The American Spectator posted a story today that illustrates how twisted the government’s involvement in families can be.
One night on his way home from work, Greg Euston was involved in an auto accident. As a result of the accident, he was partially paralyzed. His parents stepped up to the plate to help with his care.
The story reports:
Today, Greg works from home as a software engineer. Next year, one son will graduate from college, and the other will begin his service in the U.S. Navy. While Greg still needs help with daily care, he has succeeded at the most important task that we parents face. He provides a loving home, education, and parental guidance for his children.
Getting in and out of bed, dressing, meal prep, and almost all other daily tasks require assistance. For 13 years, Greg has had an aide for 40 hours of every week. Tom and I take turns going to Greg’s house in the evenings. We rarely spend the night under the same roof.
This isn’t a job for us. This is caring for our son. This is necessary.
The article continues:
Like us, most of Pennsylvania’s 20,000 home care workers care for a family member or close friend. We learned of this scheme by mail when we were asked to elect the United Home Care Workers of Pennsylvania — a partnership of the Service Employees International Union (SEIU) and the American Federation of State, County, and Municipal Employees (AFSCME) to represent us against our “employer.”
To represent us against our son.
Mr. Wolf went out of his way to share our names and contact information, without our consent or request, with those unions. The governor further stacked the deck by lowering the standard participation requirements for union elections. In the end, the union won with just 13 percent of home care workers voting “yes.”
I’m not opposed to unions, but forced representation? How could a union possibly improve our family’s situation? So far, the only “improvement” they propose is to limit when and how we care for our own son.
What’s in it for the union? As much as $8 million in dues annually. It’s a case of political payback, pure and simple.
AFCSME and SEIU were two of the largest contributors to Mr. Wolf’s gubernatorial campaign, donating nearly $1.5 million between them.

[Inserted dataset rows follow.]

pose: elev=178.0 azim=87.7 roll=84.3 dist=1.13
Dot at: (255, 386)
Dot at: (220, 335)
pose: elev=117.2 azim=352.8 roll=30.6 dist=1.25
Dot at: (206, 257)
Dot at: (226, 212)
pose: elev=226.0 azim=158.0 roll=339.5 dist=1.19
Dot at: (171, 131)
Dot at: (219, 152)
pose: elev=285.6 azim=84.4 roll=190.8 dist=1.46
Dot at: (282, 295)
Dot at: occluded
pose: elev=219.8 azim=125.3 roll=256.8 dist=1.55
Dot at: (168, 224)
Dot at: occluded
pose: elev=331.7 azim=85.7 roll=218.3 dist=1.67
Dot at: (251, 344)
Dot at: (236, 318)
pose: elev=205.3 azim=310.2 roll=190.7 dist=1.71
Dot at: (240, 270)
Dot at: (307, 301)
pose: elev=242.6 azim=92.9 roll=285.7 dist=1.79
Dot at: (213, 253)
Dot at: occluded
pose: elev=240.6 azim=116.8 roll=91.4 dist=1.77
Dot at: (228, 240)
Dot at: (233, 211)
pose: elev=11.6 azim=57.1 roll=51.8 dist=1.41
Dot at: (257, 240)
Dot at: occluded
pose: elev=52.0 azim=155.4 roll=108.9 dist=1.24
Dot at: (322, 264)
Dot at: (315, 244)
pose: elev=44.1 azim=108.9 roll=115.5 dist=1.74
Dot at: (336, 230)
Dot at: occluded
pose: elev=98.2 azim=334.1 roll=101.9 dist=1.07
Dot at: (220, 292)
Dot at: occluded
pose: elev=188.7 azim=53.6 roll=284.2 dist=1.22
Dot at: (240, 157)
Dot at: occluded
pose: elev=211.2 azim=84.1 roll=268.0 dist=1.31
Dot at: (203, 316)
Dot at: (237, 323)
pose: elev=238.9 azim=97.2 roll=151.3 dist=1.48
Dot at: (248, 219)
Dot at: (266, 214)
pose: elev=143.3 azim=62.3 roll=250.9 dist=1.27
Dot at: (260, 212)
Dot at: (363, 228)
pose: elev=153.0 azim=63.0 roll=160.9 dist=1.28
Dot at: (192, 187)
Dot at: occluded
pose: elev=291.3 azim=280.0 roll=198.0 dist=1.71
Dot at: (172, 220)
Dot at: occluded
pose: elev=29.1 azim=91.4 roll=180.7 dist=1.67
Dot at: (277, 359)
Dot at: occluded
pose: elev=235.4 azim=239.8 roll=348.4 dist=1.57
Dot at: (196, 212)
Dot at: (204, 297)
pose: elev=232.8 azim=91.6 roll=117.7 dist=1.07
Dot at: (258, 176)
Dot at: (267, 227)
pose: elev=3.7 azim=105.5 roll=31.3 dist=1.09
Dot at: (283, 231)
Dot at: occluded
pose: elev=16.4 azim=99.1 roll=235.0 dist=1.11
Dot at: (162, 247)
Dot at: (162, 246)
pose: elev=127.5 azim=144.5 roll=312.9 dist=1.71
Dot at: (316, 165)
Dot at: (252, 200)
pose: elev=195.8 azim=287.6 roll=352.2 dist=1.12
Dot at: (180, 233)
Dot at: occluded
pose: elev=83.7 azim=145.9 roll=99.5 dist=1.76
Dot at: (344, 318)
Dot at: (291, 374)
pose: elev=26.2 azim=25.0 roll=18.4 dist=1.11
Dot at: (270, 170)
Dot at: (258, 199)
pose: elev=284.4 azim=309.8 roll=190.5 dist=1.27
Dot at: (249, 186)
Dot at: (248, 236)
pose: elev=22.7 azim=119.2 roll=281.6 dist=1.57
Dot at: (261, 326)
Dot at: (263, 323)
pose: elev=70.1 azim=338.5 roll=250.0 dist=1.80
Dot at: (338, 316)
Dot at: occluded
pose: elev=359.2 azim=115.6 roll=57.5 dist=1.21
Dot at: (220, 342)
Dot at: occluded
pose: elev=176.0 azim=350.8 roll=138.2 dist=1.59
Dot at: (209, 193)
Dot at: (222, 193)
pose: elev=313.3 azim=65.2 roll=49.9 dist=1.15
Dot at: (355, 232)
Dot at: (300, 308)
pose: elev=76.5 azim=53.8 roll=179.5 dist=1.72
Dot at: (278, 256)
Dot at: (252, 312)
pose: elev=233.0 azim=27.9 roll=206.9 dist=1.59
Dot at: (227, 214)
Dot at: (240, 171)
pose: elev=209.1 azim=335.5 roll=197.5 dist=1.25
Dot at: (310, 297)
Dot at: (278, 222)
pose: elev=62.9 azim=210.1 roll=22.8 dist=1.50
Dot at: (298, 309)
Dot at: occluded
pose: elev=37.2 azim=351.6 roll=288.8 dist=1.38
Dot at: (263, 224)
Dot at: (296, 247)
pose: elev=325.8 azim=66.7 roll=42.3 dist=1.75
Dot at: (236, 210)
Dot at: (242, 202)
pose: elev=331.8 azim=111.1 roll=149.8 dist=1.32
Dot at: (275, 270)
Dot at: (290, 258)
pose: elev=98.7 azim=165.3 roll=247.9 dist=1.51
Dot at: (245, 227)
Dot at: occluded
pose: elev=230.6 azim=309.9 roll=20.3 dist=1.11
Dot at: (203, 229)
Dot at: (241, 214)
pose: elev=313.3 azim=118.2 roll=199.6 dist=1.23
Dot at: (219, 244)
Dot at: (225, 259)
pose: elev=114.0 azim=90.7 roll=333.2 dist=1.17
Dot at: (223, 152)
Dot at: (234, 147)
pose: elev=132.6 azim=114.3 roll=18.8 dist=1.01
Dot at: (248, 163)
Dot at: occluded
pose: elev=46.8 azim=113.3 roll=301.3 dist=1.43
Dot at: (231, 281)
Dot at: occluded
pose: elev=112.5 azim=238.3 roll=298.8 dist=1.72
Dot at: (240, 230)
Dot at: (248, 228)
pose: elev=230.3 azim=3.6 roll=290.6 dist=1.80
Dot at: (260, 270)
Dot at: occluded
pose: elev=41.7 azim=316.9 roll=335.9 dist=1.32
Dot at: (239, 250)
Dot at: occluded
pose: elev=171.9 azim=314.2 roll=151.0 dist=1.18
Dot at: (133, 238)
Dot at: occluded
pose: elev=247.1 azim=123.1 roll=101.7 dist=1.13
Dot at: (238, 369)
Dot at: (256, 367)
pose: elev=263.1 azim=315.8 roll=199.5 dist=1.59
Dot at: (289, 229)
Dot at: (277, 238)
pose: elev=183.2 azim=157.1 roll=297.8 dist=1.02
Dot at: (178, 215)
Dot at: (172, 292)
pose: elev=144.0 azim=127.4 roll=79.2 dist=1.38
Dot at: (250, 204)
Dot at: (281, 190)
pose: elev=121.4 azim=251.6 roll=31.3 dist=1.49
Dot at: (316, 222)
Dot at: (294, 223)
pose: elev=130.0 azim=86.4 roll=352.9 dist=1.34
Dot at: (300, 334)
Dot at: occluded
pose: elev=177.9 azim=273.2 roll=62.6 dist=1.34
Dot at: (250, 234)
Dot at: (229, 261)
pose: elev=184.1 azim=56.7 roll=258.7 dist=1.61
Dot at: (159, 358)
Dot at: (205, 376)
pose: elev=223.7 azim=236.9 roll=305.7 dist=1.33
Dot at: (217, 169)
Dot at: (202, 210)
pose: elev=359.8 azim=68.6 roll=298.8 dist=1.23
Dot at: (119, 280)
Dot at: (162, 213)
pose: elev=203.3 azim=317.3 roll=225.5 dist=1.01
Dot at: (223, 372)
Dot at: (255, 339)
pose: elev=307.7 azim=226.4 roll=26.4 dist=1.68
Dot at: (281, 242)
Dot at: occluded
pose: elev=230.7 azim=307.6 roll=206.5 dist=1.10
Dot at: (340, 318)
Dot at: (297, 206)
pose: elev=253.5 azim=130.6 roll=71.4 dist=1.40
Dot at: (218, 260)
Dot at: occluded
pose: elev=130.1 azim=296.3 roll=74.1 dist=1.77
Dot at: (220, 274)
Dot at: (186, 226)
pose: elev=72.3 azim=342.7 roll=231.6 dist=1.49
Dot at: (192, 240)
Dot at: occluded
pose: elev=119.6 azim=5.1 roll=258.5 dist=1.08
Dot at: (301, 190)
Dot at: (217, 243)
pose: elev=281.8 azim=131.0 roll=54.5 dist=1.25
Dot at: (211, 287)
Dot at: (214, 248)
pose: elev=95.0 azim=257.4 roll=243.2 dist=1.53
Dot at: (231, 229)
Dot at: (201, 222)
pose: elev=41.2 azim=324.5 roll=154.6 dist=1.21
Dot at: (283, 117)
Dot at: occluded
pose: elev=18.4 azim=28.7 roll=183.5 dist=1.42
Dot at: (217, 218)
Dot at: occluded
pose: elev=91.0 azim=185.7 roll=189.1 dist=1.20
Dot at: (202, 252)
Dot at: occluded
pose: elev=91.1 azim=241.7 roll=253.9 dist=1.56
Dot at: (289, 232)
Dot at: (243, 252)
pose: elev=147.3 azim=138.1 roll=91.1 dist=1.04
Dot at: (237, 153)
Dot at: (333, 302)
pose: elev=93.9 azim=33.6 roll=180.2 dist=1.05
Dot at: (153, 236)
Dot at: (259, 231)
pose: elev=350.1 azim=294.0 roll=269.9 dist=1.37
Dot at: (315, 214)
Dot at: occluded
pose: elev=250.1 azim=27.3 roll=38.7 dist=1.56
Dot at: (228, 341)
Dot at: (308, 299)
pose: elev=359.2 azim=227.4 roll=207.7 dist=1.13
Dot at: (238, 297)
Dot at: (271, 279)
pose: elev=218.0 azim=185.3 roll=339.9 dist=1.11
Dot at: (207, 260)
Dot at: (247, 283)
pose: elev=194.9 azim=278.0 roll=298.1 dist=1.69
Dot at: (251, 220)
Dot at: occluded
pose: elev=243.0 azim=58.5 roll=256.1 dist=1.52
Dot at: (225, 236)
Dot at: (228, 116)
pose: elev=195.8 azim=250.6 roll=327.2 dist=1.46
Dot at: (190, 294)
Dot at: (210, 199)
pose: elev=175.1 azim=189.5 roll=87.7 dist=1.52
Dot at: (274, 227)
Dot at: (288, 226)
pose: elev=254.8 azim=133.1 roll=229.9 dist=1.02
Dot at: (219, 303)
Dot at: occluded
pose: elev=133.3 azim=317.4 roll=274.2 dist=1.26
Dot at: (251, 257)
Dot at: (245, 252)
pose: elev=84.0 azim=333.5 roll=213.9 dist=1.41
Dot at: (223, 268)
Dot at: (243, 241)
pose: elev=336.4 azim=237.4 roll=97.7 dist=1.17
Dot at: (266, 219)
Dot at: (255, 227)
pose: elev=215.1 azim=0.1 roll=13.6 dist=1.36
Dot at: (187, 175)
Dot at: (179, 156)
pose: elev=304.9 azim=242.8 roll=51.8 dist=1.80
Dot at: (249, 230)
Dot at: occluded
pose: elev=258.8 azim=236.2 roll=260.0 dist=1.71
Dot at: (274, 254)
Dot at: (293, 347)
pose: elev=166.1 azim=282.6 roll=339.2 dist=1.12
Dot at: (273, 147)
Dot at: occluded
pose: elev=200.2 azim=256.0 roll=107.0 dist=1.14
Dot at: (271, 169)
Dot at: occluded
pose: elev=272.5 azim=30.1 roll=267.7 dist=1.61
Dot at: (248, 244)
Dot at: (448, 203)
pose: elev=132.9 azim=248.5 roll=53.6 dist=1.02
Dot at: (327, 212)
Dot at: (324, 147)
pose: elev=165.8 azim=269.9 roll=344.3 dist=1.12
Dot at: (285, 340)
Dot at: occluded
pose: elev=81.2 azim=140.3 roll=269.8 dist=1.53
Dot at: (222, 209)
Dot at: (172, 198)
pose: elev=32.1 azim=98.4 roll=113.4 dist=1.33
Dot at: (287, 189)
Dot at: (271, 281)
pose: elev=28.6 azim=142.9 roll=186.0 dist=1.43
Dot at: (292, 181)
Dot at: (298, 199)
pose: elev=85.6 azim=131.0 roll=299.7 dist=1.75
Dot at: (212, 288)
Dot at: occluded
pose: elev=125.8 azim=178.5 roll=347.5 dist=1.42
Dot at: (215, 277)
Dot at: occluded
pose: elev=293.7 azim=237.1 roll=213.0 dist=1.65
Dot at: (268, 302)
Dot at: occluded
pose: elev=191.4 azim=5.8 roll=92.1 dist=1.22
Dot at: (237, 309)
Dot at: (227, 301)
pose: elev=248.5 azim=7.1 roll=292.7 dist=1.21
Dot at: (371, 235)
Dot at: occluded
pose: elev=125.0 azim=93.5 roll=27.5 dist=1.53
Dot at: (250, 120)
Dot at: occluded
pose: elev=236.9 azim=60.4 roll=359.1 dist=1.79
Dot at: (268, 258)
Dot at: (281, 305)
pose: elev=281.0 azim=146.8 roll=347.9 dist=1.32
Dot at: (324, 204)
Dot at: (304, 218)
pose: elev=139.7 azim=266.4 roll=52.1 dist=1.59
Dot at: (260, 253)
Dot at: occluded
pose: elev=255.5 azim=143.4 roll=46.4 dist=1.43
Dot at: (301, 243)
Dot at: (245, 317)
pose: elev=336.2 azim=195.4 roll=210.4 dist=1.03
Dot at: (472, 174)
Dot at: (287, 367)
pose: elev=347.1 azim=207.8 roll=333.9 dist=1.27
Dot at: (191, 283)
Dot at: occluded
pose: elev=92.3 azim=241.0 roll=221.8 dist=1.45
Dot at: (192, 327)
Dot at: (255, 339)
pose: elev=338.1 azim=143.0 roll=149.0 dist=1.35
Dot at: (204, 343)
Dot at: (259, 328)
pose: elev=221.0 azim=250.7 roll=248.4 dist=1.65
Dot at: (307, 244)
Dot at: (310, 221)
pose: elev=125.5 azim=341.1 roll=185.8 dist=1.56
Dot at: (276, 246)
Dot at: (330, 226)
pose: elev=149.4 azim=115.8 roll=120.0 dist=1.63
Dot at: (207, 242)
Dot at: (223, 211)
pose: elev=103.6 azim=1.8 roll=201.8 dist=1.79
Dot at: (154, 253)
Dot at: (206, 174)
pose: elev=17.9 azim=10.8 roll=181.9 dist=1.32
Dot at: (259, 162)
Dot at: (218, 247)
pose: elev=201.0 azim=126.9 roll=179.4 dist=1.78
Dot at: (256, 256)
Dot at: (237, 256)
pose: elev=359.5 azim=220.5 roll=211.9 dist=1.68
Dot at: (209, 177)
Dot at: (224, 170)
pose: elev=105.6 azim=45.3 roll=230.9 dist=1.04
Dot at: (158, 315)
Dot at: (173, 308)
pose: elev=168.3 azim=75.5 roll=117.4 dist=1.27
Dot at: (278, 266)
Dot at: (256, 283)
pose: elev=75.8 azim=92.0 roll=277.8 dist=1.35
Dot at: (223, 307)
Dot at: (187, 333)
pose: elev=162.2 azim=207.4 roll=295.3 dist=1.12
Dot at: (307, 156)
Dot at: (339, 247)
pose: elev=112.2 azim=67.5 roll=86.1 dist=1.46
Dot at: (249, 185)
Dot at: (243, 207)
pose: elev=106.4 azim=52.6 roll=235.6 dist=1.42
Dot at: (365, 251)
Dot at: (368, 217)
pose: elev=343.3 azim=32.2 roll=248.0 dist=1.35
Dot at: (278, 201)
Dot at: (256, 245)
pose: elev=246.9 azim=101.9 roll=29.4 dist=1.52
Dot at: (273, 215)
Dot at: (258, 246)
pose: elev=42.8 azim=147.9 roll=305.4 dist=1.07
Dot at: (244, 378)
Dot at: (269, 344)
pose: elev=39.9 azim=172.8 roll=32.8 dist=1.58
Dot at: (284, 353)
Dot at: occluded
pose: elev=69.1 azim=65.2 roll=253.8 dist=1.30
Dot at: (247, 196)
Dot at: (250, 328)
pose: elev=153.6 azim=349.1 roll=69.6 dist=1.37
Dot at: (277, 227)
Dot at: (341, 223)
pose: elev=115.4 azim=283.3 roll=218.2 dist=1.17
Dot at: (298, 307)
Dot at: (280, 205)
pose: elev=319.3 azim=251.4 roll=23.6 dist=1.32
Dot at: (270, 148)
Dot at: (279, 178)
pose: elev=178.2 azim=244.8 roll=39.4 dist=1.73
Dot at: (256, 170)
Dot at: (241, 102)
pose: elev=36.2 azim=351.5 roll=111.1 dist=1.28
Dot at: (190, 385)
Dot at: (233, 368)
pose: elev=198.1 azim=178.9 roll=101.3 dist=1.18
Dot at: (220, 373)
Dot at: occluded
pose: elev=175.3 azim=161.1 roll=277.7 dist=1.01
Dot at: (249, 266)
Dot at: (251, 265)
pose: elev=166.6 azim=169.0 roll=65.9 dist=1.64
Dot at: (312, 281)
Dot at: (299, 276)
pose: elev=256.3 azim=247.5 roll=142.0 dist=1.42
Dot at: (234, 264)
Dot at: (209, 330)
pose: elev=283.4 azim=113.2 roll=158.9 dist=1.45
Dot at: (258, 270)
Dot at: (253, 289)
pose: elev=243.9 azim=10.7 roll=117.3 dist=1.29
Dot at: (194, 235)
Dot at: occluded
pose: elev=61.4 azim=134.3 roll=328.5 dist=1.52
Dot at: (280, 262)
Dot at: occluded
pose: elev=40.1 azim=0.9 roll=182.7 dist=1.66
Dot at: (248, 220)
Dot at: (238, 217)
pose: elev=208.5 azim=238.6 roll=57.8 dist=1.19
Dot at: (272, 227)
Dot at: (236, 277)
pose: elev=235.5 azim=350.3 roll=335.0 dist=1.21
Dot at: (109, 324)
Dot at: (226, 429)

This is an example of elected officials working against the interests of those who elected them and for the interests of big donators. This was on the state level, but obviously things are not any different on the federal level. The fact that the unions can make large donations to candidates is the reason I support the Citizens United Supreme Court decision. If unions can buy candidates, corporations should also be able to buy candidates. At least that provides some degree of balance. If the people of Pennsylvania are smart, they will remove Governor Wolf from office when the next election occurs. If they do not remove him, they deserve what they get. In the end, the voters decide what level of corruption they are willing to tolerate.